WHAT YOU HAVE TO DO:
Keep each entry exactly as written when you repeat it, and skip the images.

SUPPLIED MATERIAL:
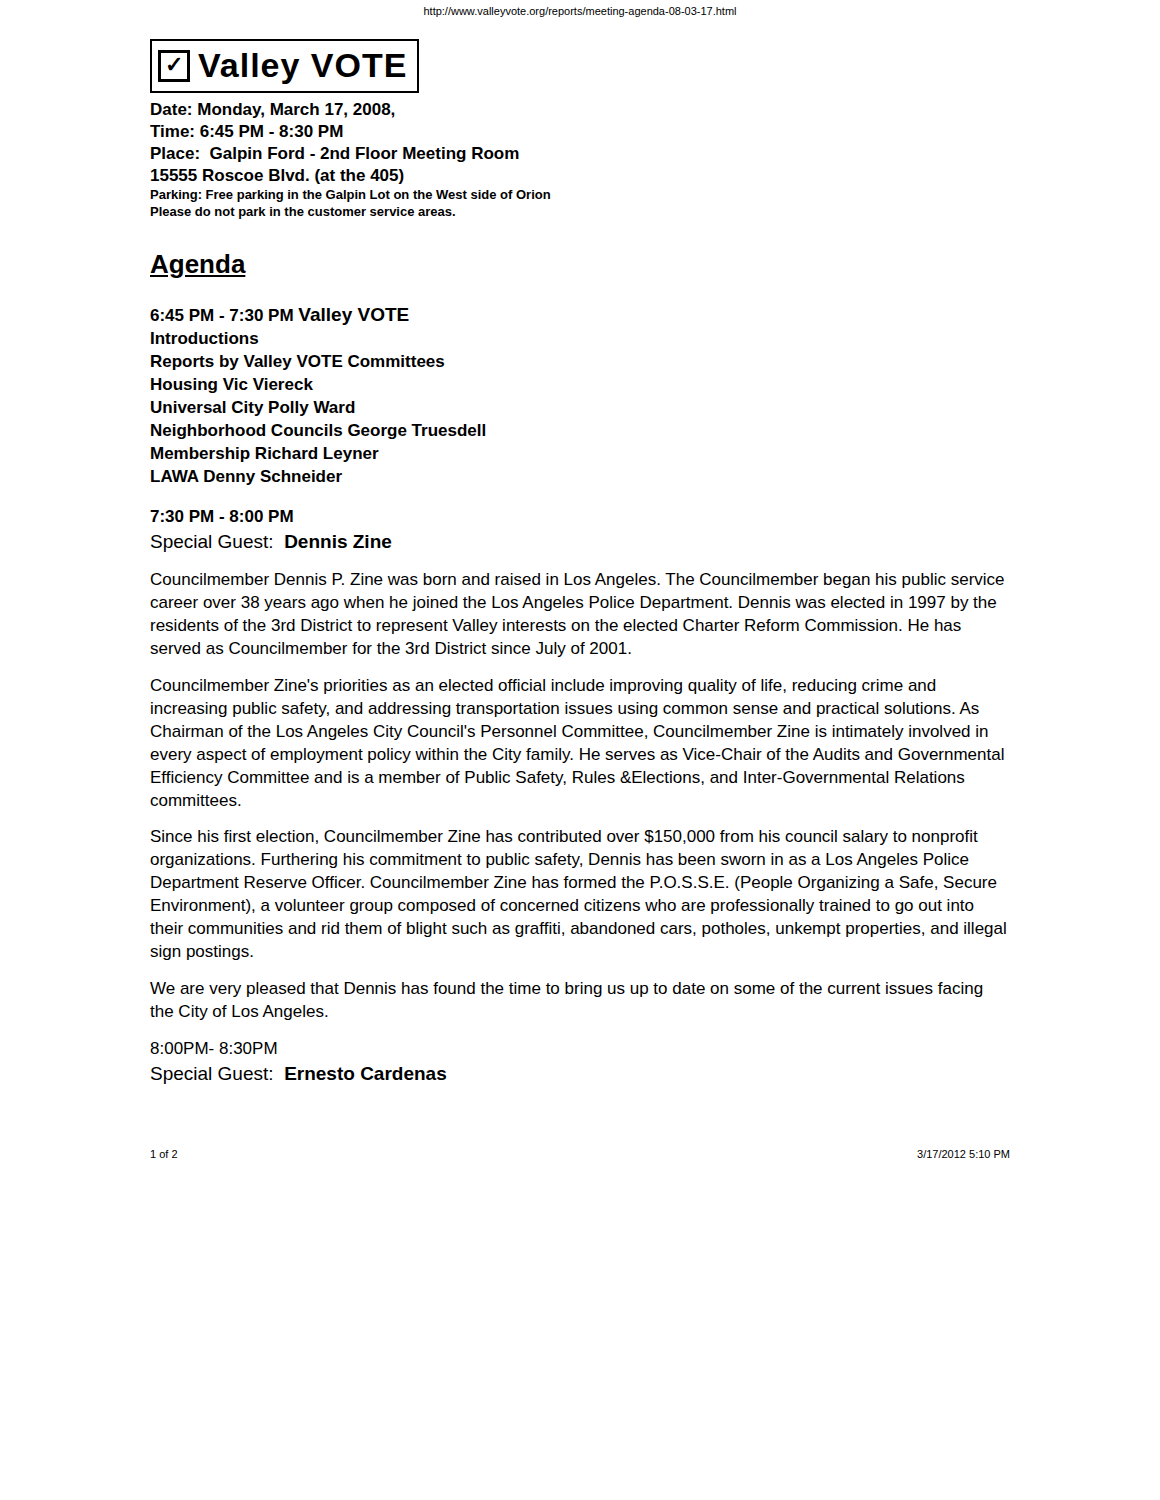http://www.valleyvote.org/reports/meeting-agenda-08-03-17.html
✓Valley VOTE
Date: Monday, March 17, 2008,
Time: 6:45 PM - 8:30 PM
Place: Galpin Ford - 2nd Floor Meeting Room
15555 Roscoe Blvd. (at the 405)
Parking: Free parking in the Galpin Lot on the West side of Orion
Please do not park in the customer service areas.
Agenda
6:45 PM - 7:30 PM Valley VOTE
Introductions
Reports by Valley VOTE Committees
Housing Vic Viereck
Universal City Polly Ward
Neighborhood Councils George Truesdell
Membership Richard Leyner
LAWA Denny Schneider
7:30 PM - 8:00 PM
Special Guest: Dennis Zine
Councilmember Dennis P. Zine was born and raised in Los Angeles. The Councilmember began his public service career over 38 years ago when he joined the Los Angeles Police Department. Dennis was elected in 1997 by the residents of the 3rd District to represent Valley interests on the elected Charter Reform Commission. He has served as Councilmember for the 3rd District since July of 2001.
Councilmember Zine's priorities as an elected official include improving quality of life, reducing crime and increasing public safety, and addressing transportation issues using common sense and practical solutions. As Chairman of the Los Angeles City Council's Personnel Committee, Councilmember Zine is intimately involved in every aspect of employment policy within the City family. He serves as Vice-Chair of the Audits and Governmental Efficiency Committee and is a member of Public Safety, Rules &Elections, and Inter-Governmental Relations committees.
Since his first election, Councilmember Zine has contributed over $150,000 from his council salary to nonprofit organizations. Furthering his commitment to public safety, Dennis has been sworn in as a Los Angeles Police Department Reserve Officer. Councilmember Zine has formed the P.O.S.S.E. (People Organizing a Safe, Secure Environment), a volunteer group composed of concerned citizens who are professionally trained to go out into their communities and rid them of blight such as graffiti, abandoned cars, potholes, unkempt properties, and illegal sign postings.
We are very pleased that Dennis has found the time to bring us up to date on some of the current issues facing the City of Los Angeles.
8:00PM- 8:30PM
Special Guest: Ernesto Cardenas
1 of 2 3/17/2012 5:10 PM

EXERCISE RESULT:
http://www.valleyvote.org/reports/meeting-agenda-08-03-17.html
✓Valley VOTE
Date: Monday, March 17, 2008,
Time: 6:45 PM - 8:30 PM
Place: Galpin Ford - 2nd Floor Meeting Room
15555 Roscoe Blvd. (at the 405)
Parking: Free parking in the Galpin Lot on the West side of Orion
Please do not park in the customer service areas.
Agenda
6:45 PM - 7:30 PM Valley VOTE
Introductions
Reports by Valley VOTE Committees
Housing Vic Viereck
Universal City Polly Ward
Neighborhood Councils George Truesdell
Membership Richard Leyner
LAWA Denny Schneider
7:30 PM - 8:00 PM
Special Guest: Dennis Zine
Councilmember Dennis P. Zine was born and raised in Los Angeles. The Councilmember began his public service career over 38 years ago when he joined the Los Angeles Police Department. Dennis was elected in 1997 by the residents of the 3rd District to represent Valley interests on the elected Charter Reform Commission. He has served as Councilmember for the 3rd District since July of 2001.
Councilmember Zine's priorities as an elected official include improving quality of life, reducing crime and increasing public safety, and addressing transportation issues using common sense and practical solutions. As Chairman of the Los Angeles City Council's Personnel Committee, Councilmember Zine is intimately involved in every aspect of employment policy within the City family. He serves as Vice-Chair of the Audits and Governmental Efficiency Committee and is a member of Public Safety, Rules &Elections, and Inter-Governmental Relations committees.
Since his first election, Councilmember Zine has contributed over $150,000 from his council salary to nonprofit organizations. Furthering his commitment to public safety, Dennis has been sworn in as a Los Angeles Police Department Reserve Officer. Councilmember Zine has formed the P.O.S.S.E. (People Organizing a Safe, Secure Environment), a volunteer group composed of concerned citizens who are professionally trained to go out into their communities and rid them of blight such as graffiti, abandoned cars, potholes, unkempt properties, and illegal sign postings.
We are very pleased that Dennis has found the time to bring us up to date on some of the current issues facing the City of Los Angeles.
8:00PM- 8:30PM
Special Guest: Ernesto Cardenas
1 of 2 3/17/2012 5:10 PM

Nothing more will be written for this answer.